Le même mois, 581 députés ont approuvé une résolution appelant les États membres de l’UE à «prendre une position active» sur l’arrestation de Navalny et à «renforcer considérablement les mesures restrictives de l’UE vis-à-vis de la Russie».

Le 2 mars, l’UE a agi en sanctionnant plusieurs hauts responsables russes.

Pourtant, dans leurs discours, certains eurodéputés sont allés plus loin que l’UE elle-même, appelant le bloc à pénaliser les oligarques russes liés au régime, ainsi que les membres du cercle restreint de Poutine – une mesure qui, selon eux, frapperait plus fort que de punir les responsables gouvernementaux. D’autres ont également appelé l’UE et ses États membres à abandonner le gazoduc controversé Nord Stream 2, qui transportera du gaz naturel entre la Russie et l’Allemagne.

La semaine dernière, 569 députés ont adopté un texte appelant à «la libération immédiate et inconditionnelle d’Alexei Navalny», dont la condamnation est «politiquement motivée» et «va à l’encontre des obligations internationales de la Russie en matière de droits humains».

C’est ce comportement qui a mis le Parlement dans la ligne de mire du Kremlin, a déclaré David McAllister, un autre député européen allemand qui préside la commission des affaires étrangères du Parlement. L’interdiction de voyager de la Russie, a-t-il dit, visait «une institution indépendante», une institution qui «a été et reste vocale en ce qui concerne les questions controversées dans le monde».

Au-delà de Navalny

Le traitement de l’affaire Navalny par le Parlement représente une tendance plus large à piquer la Russie sous le règne de Poutine.

Ces dernières années, les députés ont adopté d’innombrables résolutions dénonçant l’annexion illégale de la Crimée par la Russie en 2014. Ils ont également refusé de reconnaître la victoire à la réélection en 2020 du dirigeant autoritaire biélorusse Alexander Lukashenko, un proche allié de Poutine, soulignant des informations faisant état de fraudes généralisées.

Les députés ont également profité du prix annuel Sakharov pour la liberté de l’esprit pour envoyer des messages politiques à Moscou.

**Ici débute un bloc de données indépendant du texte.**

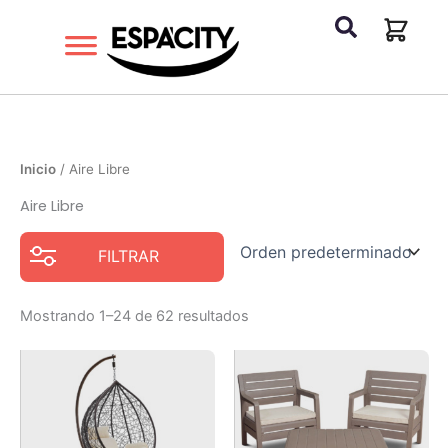
Ir
al
contenido
Inicio
/ Aire Libre
Aire Libre
FILTRAR
Mostrando 1–24 de 62 resultados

En 2018, ils ont décerné le prix à Oleg Sentsov, un réalisateur ukrainien qui s’est exprimé sur l’annexion de la Crimée par la Russie. Plus récemment, ils ont décerné le prix à l’opposition démocratique en Biélorussie qui tentait d’évincer Loukachenko.

Pourtant, Sassoli n’est pas le premier fonctionnaire du Parlement à se voir interdire de se rendre en Russie.

En 2014, l’ancienne eurodéputée Rebecca Harms, critique de longue date de Poutine et coprésidente des Verts européens, a été interdite d’entrer en Russie après avoir été détenue à l’aéroport Sheremetyevo de Moscou pendant quatre heures.

Et en 2015, après que l’UE a introduit des sanctions contre la Russie pour son annexion de la Crimée, le pays a imposé une interdiction d’entrée à 89 citoyens européens, dont Anna Maria Corazza Bildt, une ancienne députée suédoise.